Friday, November 09, 2007

LG Voyager: the Journalist's Best Friend?

The LG Voyager smart phone will be released shortly by Verizon Wireless. Very few reviews have been published, and I haven't seen the phone in the flesh, but there's every indication that the Voyager may be the best new piece of technology to come along for journalists since the word processor.

Widely derided as an iPhone wannabe, the Voyager, on paper at least, appears to have a number of advantages over the Apple product. Before I start this let me first concede that I have no doubt that the iPhone and its software have a beauty and an elegance that LG will not be able to match.

Thanks to IntoMobile, the Voyager's specs (warning: PDF link) are available, as is its quick-start guide.

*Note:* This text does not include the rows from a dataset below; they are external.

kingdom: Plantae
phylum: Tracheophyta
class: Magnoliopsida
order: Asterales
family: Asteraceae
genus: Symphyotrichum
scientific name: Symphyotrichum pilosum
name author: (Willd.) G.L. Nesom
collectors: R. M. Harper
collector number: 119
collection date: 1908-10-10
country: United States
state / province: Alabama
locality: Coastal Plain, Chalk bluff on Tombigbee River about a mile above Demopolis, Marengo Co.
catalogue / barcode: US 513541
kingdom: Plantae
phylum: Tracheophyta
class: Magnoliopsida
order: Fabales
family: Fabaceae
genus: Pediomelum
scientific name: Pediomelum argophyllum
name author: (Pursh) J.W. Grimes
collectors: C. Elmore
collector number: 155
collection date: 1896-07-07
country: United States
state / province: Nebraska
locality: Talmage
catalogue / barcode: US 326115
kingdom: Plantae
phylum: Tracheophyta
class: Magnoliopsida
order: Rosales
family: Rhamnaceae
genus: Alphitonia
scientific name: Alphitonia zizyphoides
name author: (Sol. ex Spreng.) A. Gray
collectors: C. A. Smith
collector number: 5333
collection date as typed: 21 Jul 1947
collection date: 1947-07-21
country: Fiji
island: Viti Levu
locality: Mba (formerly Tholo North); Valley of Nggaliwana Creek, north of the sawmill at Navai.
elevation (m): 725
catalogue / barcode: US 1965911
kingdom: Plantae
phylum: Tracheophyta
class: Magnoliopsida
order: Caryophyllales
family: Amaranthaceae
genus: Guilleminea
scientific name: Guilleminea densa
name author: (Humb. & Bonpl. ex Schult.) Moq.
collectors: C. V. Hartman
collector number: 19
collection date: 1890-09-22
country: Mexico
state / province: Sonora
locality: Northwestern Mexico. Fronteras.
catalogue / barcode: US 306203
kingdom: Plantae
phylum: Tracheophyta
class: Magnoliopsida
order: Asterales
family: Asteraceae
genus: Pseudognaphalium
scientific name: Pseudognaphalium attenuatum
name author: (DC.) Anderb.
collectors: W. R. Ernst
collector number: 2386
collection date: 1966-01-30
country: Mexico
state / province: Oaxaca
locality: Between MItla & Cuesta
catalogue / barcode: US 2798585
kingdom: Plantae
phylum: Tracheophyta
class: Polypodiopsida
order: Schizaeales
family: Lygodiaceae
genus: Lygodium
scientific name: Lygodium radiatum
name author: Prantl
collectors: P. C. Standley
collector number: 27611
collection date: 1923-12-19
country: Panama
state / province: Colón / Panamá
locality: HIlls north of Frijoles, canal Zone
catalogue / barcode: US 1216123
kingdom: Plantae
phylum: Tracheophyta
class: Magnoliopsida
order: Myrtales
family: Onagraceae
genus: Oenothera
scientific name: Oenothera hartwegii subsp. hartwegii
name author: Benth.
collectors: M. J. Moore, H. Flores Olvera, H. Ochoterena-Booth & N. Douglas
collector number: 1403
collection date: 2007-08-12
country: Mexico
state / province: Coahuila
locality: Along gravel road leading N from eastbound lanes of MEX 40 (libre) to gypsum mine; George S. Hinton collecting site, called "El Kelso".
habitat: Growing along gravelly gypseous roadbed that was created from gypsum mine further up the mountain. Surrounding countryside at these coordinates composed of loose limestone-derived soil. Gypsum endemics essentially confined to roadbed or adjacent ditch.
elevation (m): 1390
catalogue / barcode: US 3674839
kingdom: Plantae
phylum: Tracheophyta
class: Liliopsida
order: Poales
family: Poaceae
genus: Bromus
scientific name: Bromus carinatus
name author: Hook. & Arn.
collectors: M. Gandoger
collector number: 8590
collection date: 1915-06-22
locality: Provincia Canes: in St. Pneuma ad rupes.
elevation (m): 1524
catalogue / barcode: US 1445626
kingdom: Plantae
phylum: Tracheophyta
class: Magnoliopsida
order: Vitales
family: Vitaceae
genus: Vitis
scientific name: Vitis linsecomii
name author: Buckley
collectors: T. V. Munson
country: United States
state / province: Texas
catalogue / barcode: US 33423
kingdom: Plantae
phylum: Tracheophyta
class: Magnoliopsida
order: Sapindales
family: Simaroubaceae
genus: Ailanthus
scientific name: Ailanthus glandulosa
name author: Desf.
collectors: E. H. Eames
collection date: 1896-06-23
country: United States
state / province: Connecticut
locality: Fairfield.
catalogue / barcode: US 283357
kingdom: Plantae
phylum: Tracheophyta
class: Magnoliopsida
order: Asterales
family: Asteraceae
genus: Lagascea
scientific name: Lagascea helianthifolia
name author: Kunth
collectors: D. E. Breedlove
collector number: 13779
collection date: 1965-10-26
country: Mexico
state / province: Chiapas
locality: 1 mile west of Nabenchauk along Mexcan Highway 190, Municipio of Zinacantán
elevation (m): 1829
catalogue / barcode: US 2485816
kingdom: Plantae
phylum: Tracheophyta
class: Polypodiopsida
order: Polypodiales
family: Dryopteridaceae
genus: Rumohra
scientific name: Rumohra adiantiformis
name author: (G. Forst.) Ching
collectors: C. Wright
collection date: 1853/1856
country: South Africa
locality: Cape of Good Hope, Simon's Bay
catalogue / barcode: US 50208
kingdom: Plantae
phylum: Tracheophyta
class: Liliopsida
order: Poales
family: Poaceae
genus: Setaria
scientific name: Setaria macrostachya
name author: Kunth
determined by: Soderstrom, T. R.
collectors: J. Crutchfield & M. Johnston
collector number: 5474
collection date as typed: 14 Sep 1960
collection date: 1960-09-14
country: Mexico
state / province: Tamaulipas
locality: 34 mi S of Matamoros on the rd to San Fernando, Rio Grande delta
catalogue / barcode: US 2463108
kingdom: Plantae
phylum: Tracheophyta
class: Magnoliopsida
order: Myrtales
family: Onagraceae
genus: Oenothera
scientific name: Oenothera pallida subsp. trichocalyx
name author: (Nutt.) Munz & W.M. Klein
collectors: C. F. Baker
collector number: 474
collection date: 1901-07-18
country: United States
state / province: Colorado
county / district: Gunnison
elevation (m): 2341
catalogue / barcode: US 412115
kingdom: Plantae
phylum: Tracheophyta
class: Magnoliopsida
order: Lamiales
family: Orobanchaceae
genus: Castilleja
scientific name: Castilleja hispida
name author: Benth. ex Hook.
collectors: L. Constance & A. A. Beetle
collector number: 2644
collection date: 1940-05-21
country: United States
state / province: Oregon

  • If these documents can be believed, the LG Voyager will be to journalists what the the tricorder was to the crew of the Starship Enterprise.
  • Slightly taller and thicker than the iPhone, the Voyager is not quite as wide and 0.1 ounces lighter.
  • It connects to the Internet over a speedy EVDO link, much faster than the iPhone. Except when I have to write while I'm at a meeting, I'll probably be able to leave my laptop at home. The entire Internet will be available anywhere there's a cell signal, and I'll never have to hunt for a WiFi connection again.
  • The Voyager has a GPS unit included and Verizon's highly touted VZ Navigator software preinstalled. The iPhone does not include GPS functionality. I won't have to buy a separate GPS unit or lug it to strange cities when I travel. Not only will I be able to get from point A to point B, I'll be able to find a gas station near the rental car return at an airport, and in an instant I'll have the name, location, and phone number of every restaurant in any neighborhood in the US.
  • Like the iPhone, the Voyager has a large touchpad on the front. Unlike the iPhone, the Voyager opens up to reveal a second screen and a full QWERTY keyboard.
  • The Voyager includes a voice recorder that can apparently record for up to an hour depending on the available memory. (It uses a Mini SD card.) For some reason, however, you can only record for five minutes when you're on a phone call. It would be very useful for reporters, and for others, to be able to record cell phone calls in their entirety, and I'm not sure why Verizon has limited this function. Perhaps there's an enterprising software maven reading this who can find a way to bypass these limits. If the regular and phone recording can be extended beyond one hour, I might be able to leave my voice recorder at home.
  • The Voyager has a 2.0 megapixel autofocus camera and camcorder. It's hard to tell without playing with it whether this camera would be adequate for taking pictures of PowerPoint presentations or posters. But if it can, I'll also be able to leave my camera at home.

What's also nice is that Verizon wireless appears to have lowered its prices for Web access. According to SlashGear.com, plans allowing unlimited Internet use, unlimited navigation, and unlimited text messaging will now cost just $40 per month on top of a phone contract.

I'm going to wait to read reviews from people of actually tested the LG Voyager before I take the step of buying it (prices are expected to be about $299 with a two-year contract). But these specs are making me salivate pretty heavily.